M&E companies need to take a four-step, risk-based approach to cybersecurity:
- Prioritize: Identify and prioritize the assets that matter most to the organization.
- Plan: Improve processes to plan, protect, detect and respond to cyber threats.
- Protect: Consider the impact of security breaches that third parties present and develop a supplemental plan addressing these potential gaps.
- Preserve: Develop a continuous improvement plan that enables management of constant change efficiently and effectively.
6. There’s a battle on for the best content
The rapid proliferation of video distribution platforms and a corresponding uplift in engagement metrics, subscription fees, advertising revenue — or a combination — has created an intense competitive landscape for developing and acquiring the best content.
With so much content available across many distribution alternatives, M&E companies need to think of innovative strategies to enable consumers to find compelling programs to watch.

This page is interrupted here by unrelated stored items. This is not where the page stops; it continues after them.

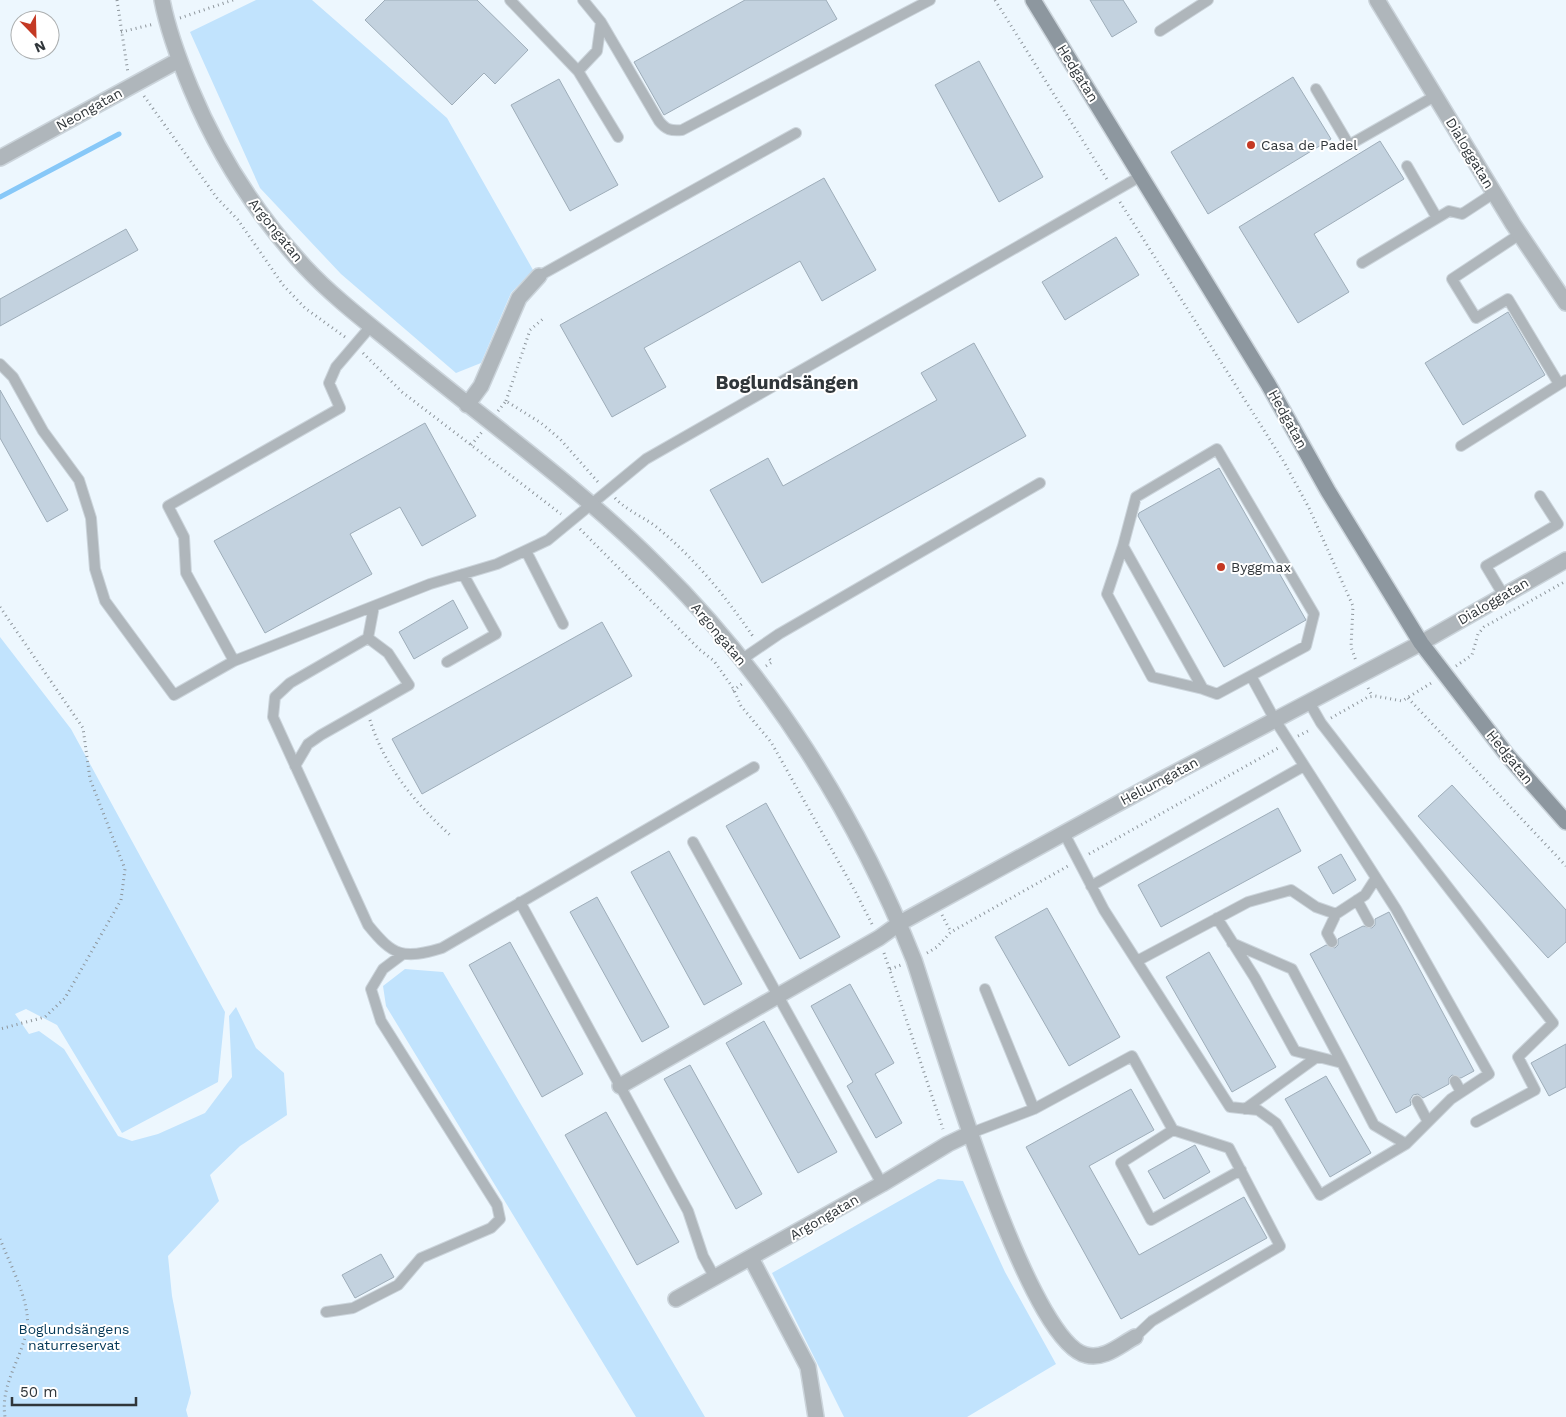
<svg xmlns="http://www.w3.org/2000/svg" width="1566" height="1417" viewBox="0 0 1566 1417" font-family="'Work Sans',sans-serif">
  <rect width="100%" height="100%" fill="#edf7fe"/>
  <path fill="#c1e3fd" d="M256 0H312L447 118 533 270 511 293 481 363 456 373 341 274 260 188 190 32Z
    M0 637 71 729 225 1012 218 1082 122 1133 57 1025 26 1009 15 1014 29 1034 39 1031 64 1049 118 1136 132 1141 158 1134 205 1113 232 1077 229 1016 236 1007 256 1048 284 1073 287 1115 240 1146 210 1175 219 1201 168 1256 172 1296 191 1393 186 1410 188 1417H0Z
    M405 969 443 972 705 1417H636L386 1006 383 986Z
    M938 1179 963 1181 1005 1272 1056 1364 967 1417H844L772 1273Z"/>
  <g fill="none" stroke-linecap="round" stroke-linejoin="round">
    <path stroke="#87c8f8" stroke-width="5" d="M0 197 119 134"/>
  </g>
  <path fill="#c3d2df" stroke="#9eadb9" d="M385 0H477L528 50 495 84 484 73 452 105 365 20Z
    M745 0H826L837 19 664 115 634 62Z
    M1090 0H1123L1137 22 1112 37Z
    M979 61 1043 177 999 202 935 85Z
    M1293 77 1331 139 1208 214 1171 152Z
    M559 79 618 185 570 211 511 105Z
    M1380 141 1404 179 1314 234 1349 292 1298 323 1239 227Z
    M824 178 876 270 822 301 800 261 644 348 666 387 612 417 560 325Z
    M126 229 138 250 0 326V299Z
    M1116 237 1139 275 1065 320 1042 282Z
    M1508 312 1545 375 1463 425 1425 363Z
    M974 343 1026 436 762 583 710 490 768 458 783 486 937 400 921 373Z
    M0 390 68 510 47 522 0 438Z
    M425 423 476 516 422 546 400 507 350 534 372 574 265 633 214 541Z
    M1219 468 1306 620 1224 667 1138 516 1139 513Z
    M453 600 468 628 414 659 399 632Z
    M602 622 632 676 422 794 392 739Z
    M1452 785 1566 910V942L1548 958 1418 816Z
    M766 803 840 937 800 959 726 826Z
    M1278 808 1301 851 1161 927 1138 885Z
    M669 851 742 984 704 1005 631 872Z
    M1341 854 1356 880 1333 894 1318 867Z
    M597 897 669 1027 642 1042 570 912Z
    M1047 908 1120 1037 1069 1066 995 937Z
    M1389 912 1474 1071 1461 1078 1452 1075 1449 1078V1084L1423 1098 1418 1094 1413 1095 1410 1100 1411 1105 1396 1113 1310 954 1326 945 1335 948 1338 945V939L1363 926 1372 928 1375 925V919Z
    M510 942 583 1074 542 1097 469 965Z
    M1209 952 1276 1067 1232 1092 1166 977Z
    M850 984 894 1063 875 1074 902 1123 876 1138 847 1086 853 1082 811 1006Z
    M764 1021 837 1152 798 1173 726 1043Z
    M1566 1044V1087L1549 1096 1531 1063Z
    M690 1065 762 1194 736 1209 664 1079Z
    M1326 1076 1371 1153 1330 1177 1285 1099Z
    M1131 1089 1154 1130 1089 1166 1139 1255 1244 1197 1267 1238 1121 1319 1026 1147Z
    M606 1112 679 1242 637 1265 565 1135Z
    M1195 1145 1210 1172 1164 1199 1148 1171Z
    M381 1254 394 1277 355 1298 342 1275Z"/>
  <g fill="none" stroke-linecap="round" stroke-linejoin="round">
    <defs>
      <path id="lane" d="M510 0 578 71 618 137
        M583 0 601 22 659 121C666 130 671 131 682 130L930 0
        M1160 31 1208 0
        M578 71 597 51 601 22
        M1316 89 1349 145 1435 96
        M1407 166 1437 218
        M1520 234 1452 279 1476 318 1508 299 1559 384
        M1362 263 1449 211 1462 214 1494 193
        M539 276 796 133
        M371 326 336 367 329 383 340 408 168 506 184 537 186 573 234 661 430 584 497 564 548 540 646 459 1141 176
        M0 364 13 377 43 431 79 480 91 518 95 569 105 601 174 695 234 661
        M1461 446 1566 380
        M1217 449 1314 614 1306 646 1217 694 1203 689 1123 546 1136 497Z
        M1123 546 1107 594 1152 677 1203 689
        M526 551 563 624
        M1504 596 1486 566 1558 524 1540 496
        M374 606 368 638 290 683 275 697 273 717 368 925C393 956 403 960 442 948L754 767
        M741 660 779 634 1040 483
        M447 662 496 634 463 574
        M1309 702 1321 723 1553 1023 1518 1057 1535 1090 1476 1122
        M295 766 308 744 321 735 409 685 388 653 368 638
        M1064 833 1104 910 1230 1107 1258 1110 1276 1123 1320 1195 1406 1144 1451 1099 1489 1074 1396 909 1275 720 1251 676
        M693 842 882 1184
        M1091 886 1304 766
        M1357 900 1369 922
        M520 902 688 1211 703 1256 715 1278
        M1217 918 1255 978 1295 1051 1342 1063 1374 1125 1406 1144
        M1332 942 1327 933 1336 914
        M1232 943 1292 969 1342 1063
        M1137 961 1248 902 1291 890 1316 907 1336 914 1365 895 1376 878
        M985 989 1034 1109
        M1455 1081 1461 1092
        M1417 1101 1428 1122
        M1245 1109 1317 1057
        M1173 1130 1121 1163 1151 1220 1241 1170
        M971 1133 1034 1109 1132 1056 1173 1130 1229 1148 1280 1246 1152 1321 1135 1337
        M326 1312 353 1308 398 1285 421 1258 491 1228 500 1219 497 1205 381 1021 371 989 383 969 403 954"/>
      <path id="street" d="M162 0C168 31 179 60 191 89 218 154 257 215 305 267 334 298 370 325 404 353 489 423 579 487 657 565 770 676 856 814 914 960 936 1025 1026 1341 1086 1355 1104 1360 1120 1345 1135 1337
        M1377 0 1513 224 1566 303
        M0 158 179 60
        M467 405 481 386 519 298 539 276
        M620 1086 879 938 900 923 1161 780 1421 643 1566 560
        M751 1258 808 1367 816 1417
        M676 1299 882 1184 948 1144 971 1133"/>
      <path id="secondary" d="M1033 0 1268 384 1328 491 1421 643 1507 755 1566 822"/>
    </defs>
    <use href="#lane" stroke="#cbd4db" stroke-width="12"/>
    <use href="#street" stroke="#cbd4db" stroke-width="18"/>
    <use href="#secondary" stroke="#cbd4db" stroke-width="18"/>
    <path stroke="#8e969c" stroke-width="3" stroke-dasharray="1 4" stroke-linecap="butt" d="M117 0 128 73
      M995 0 1108 181
      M180 18 233 0
      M121 32 154 24
      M144 96 217 198 238 220 283 285 305 308 345 337
      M1120 202 1284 462 1309 508 1353 606 1351 647 1356 661
      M363 353 402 392 561 514
      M506 401 530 330 544 318
      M498 411 506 401 541 423 560 439 598 482
      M471 445 482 432
      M615 498C628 512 645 517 659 529 696 560 727 598 754 638
      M580 529 699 649 714 661 733 688 741 706 771 742 855 891 873 926
      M0 607 83 728 90 779 125 869 121 900 65 998 45 1017 0 1029
      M766 666 772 662 768 657
      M1456 666 1472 655 1478 634 1484 627 1566 581
      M1368 688 1372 696
      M733 691 743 683
      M1408 698 1566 866
      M1331 718 1368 697 1375 696 1402 701 1433 682
      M370 720C384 766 415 803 450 835
      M1298 736 1310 730
      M1089 854 1280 747
      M942 915 951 932
      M884 953 943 1129
      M927 953 937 947 951 932 1068 866
      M890 969 901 965
      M0 1239C9 1262 31 1303 27 1328 22 1359 0 1384 5 1417"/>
    <use href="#lane" stroke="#afb6bb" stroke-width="10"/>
    <use href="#street" stroke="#afb6bb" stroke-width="15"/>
    <use href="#secondary" stroke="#8d979f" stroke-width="15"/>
  </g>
  <g fill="#c43924" stroke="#fff" stroke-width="2">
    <circle cx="1251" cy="145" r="5"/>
    <circle cx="1221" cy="567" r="5"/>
  </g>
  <g text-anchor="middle" stroke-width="4" stroke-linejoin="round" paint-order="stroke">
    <g font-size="14" fill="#30363a" stroke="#fff">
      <text transform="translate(1078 73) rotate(58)" y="5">Hedgatan</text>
      <text transform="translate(89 109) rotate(-29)" y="5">Neongatan</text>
      <text transform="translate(1470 153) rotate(59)" y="5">Dialoggatan</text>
      <text transform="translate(276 230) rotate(51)" y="5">Argongatan</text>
      <text transform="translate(1288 419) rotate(61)" y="5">Hedgatan</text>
      <text transform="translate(1493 601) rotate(-30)" y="5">Dialoggatan</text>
      <text transform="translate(719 634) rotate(50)" y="5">Argongatan</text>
      <text transform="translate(1510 757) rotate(51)" y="5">Hedgatan</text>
      <text transform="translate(1159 781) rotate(-28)" y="5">Heliumgatan</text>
      <text transform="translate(824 1217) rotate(-30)" y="5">Argongatan</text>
    </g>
    <g font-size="14" fill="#30363a" stroke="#fff" text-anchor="start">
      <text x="1261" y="150">Casa de Padel</text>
      <text x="1231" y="572">Byggmax</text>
    </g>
    <g font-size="14" fill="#033857" stroke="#fff">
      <text x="74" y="1334">Boglundsängens<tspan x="74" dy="16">naturreservat</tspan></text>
    </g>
    <g font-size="19" font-weight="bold" fill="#30363a" stroke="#fff">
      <text x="787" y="389">Boglundsängen</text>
    </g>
  </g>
  <g transform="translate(35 35) rotate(157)"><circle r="24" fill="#ffffff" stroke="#acafb0"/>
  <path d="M0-4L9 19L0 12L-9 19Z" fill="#c43924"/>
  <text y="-8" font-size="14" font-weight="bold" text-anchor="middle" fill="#30363a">N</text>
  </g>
  <path d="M12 1397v8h124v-8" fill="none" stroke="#30363a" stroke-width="2.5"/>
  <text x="20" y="1397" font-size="15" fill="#30363a" stroke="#ffffff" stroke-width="4" paint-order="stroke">50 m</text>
</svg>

We expect AI and machine learning technologies to be leveraged by M&E companies to dissect viewing patterns from multiple perspectives to build personalized recommendations into consumers’ digital interaction. Also, the importance of network collaboration with distribution “frenemies” will increase, curating content relevant to specific platforms.
7. Both horizontal and vertical scale are key
The rise of global social, video, advertising and e-commerce giants — with their user bases measuring in billions, tremendous financial resources, market-leading growth rates and appetite for risk — is creating a new competitive reality. This “winner takes all” backdrop is powering a strong sense of urgency across the M&E sector to respond strategically.
M&E leaders view inorganic action as the fastest way to gain heft, increase share, rationalize the marketplace, quickly add new capabilities, reshape existing asset portfolios and futureproof their business models. According to EY research, the top rationales for M&A in the sector are “enhancing product and service portfolios” and “gaining market share,” indicating strategic imperatives of scale and scope.
8. The marketplace is accelerating
As new technologies accelerate how supply and demand intersect in all industries, the dynamics of M&E marketplaces — for both consumers and advertisers — are becoming “superfluid,” placing new pressures on all parts of the ecosystem to move more quickly.
The dynamics of programmatic transactions are now expanding to other aspects of the business, which increasingly embrace data and automation. As digital dynamics are increasingly infused into all media (even traditional), the opportunities to accelerate superfluidity will continue to grow.
9. Technology is reinventing the tax model
US tax reform represents the biggest change in taxation in more than 30 years. Multinational M&E companies must respond to its wide-ranging implications. Yet tax reform is really an inflection point in what has become a much wider conversation about the future of the tax function. In the year ahead, companies and tax executives will need to explore how they engage with regulators and how they manage reporting to take advantage of new technologies.
10. International operations are key
Globalization is critical to M&E companies looking to build scale, open new markets and remain competitive. Although we see the rise of economic nationalism and the prospect of higher trade barriers, at the same time, a suite of enabling digital technologies is rendering borders less relevant. Today’s M&E companies must be more open than ever to the opportunities of growing their international operations.